--- Begin Text shown ---

Legacy of Blood
- Code: CM9
- TSR product code: 9210
- Rules required: Dungeons & Dragons
- Character levels: 15 - 19
- Campaign setting: CM
- Authors: Steve Perrin & Katharine Kerr
- First published: 1987

Linked modules
- CM1, CM2, CM3, CM4, CM5, CM6, CM7, CM8, CM9

= Legacy of Blood (module) =

Dungeons & Dragons adventure module

Legacy of Blood (ISBN 0-88038-487-5) is a 1987 adventure module for the Dungeons & Dragons roleplaying game. Its module code is CM9 and its TSR product code is TSR 9210.

==Plot summary==
Legacy of Blood is an adventure in which one of the player characters has inherited rulership of Fenholm, and must deal with the challenges this brings.

--- End Text shown ---
--- Begin Dataset records ---

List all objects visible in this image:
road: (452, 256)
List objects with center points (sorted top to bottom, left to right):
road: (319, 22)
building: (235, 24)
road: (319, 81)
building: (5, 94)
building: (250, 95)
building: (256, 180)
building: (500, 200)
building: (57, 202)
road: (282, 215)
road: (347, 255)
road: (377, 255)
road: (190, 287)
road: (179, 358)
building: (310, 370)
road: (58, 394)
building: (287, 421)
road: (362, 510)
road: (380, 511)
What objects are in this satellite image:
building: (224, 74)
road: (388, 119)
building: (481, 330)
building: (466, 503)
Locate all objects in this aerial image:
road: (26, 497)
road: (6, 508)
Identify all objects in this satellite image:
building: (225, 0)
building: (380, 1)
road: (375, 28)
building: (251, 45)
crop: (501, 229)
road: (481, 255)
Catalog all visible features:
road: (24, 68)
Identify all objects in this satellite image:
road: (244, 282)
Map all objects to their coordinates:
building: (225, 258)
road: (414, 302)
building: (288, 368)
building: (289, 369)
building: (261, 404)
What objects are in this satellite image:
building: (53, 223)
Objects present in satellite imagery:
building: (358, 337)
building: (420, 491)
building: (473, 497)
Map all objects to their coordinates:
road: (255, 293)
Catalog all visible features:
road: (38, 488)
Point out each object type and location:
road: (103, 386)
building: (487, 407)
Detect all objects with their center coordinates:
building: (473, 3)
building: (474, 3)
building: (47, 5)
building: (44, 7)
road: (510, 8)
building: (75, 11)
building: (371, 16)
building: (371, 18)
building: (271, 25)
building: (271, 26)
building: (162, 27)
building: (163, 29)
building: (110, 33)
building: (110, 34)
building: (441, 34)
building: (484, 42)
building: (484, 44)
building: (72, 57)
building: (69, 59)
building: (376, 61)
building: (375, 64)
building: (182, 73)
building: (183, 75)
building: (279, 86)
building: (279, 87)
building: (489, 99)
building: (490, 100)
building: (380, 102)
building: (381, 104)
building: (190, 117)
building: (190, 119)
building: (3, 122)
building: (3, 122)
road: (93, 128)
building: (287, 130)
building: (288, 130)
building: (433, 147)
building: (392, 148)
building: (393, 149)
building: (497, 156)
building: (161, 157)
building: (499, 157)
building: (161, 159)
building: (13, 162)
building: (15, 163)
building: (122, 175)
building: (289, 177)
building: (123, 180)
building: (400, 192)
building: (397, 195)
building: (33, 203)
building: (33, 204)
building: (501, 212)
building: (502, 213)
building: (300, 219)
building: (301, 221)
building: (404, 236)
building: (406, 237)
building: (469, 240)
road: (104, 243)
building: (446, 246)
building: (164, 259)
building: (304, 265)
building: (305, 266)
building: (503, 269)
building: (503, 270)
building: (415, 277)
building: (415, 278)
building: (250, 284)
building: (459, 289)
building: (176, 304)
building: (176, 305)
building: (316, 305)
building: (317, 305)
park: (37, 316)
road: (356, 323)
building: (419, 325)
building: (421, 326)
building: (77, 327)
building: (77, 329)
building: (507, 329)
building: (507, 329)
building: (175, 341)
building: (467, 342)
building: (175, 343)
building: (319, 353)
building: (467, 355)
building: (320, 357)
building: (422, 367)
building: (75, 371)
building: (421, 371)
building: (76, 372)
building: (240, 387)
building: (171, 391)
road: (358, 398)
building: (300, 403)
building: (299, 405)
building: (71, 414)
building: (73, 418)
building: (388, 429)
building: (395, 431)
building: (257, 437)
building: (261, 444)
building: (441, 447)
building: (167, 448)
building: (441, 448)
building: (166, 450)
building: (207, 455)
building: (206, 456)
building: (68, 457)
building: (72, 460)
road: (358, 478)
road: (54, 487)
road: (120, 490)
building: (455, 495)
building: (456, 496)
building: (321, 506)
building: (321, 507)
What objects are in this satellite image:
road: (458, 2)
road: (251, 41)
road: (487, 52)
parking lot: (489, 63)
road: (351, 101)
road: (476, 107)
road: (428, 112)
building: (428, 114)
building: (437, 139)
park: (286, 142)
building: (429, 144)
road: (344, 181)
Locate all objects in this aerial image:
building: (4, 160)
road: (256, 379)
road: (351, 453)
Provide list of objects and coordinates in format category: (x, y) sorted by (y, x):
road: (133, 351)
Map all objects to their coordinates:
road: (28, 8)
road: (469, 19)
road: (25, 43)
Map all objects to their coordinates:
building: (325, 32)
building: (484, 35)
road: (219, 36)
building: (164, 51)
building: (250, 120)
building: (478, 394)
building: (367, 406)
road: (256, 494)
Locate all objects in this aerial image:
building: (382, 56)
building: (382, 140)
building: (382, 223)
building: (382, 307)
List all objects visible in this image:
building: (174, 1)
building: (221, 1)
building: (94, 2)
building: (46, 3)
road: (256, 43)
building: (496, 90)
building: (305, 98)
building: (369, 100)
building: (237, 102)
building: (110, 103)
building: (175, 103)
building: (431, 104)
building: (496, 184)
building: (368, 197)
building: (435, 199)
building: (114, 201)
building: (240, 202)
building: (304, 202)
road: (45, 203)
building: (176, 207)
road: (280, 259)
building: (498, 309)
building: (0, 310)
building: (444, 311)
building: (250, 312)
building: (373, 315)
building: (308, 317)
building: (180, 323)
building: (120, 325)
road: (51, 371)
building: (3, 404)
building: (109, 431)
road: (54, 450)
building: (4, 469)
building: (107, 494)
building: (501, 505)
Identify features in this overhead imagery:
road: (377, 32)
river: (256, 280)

--- End Dataset records ---

Exercise requirements.
1/ Answer each question from the Legacy of Blood page.
(a) What TSR product code does the module carry?
(b) What range of character levels is it designed for?
(c) Which place has one of the player characters inherited the rule of?
2/ Using the Legacy of Blood page, explain why one of the player characters must face challenges in this adventure.
3/ Carry on the Legacy of Blood page from the point where it ends.

Responses in order.
1/
(a) 9210 (TSR 9210)
(b) Levels 15 to 19
(c) Fenholm

2/ That character has inherited rulership of Fenholm. Taking on that rule brings challenges the character must deal with.

3/
The player character's cousin Rolph is dead, and as his heir, the player character was willed his dominion: Fenhold. The Deep Swamp is threatening to engulf all of this new holding. Problems occur, as people are seeing ghosts, disappearing without reason, and crops are suddenly blighted. The farmers do not like the swampdwellers, the swampdwellers don't like the farmers, and no one likes the halflings. It is the player character's task to resolve these issues.

==Publication history==
CM9 Legacy of Blood was written by Steve Perrin and Katharine Kerr, with a cover by Clyde Caldwell, and was published by TSR in 1987 as a 32-page booklet with an outer folder.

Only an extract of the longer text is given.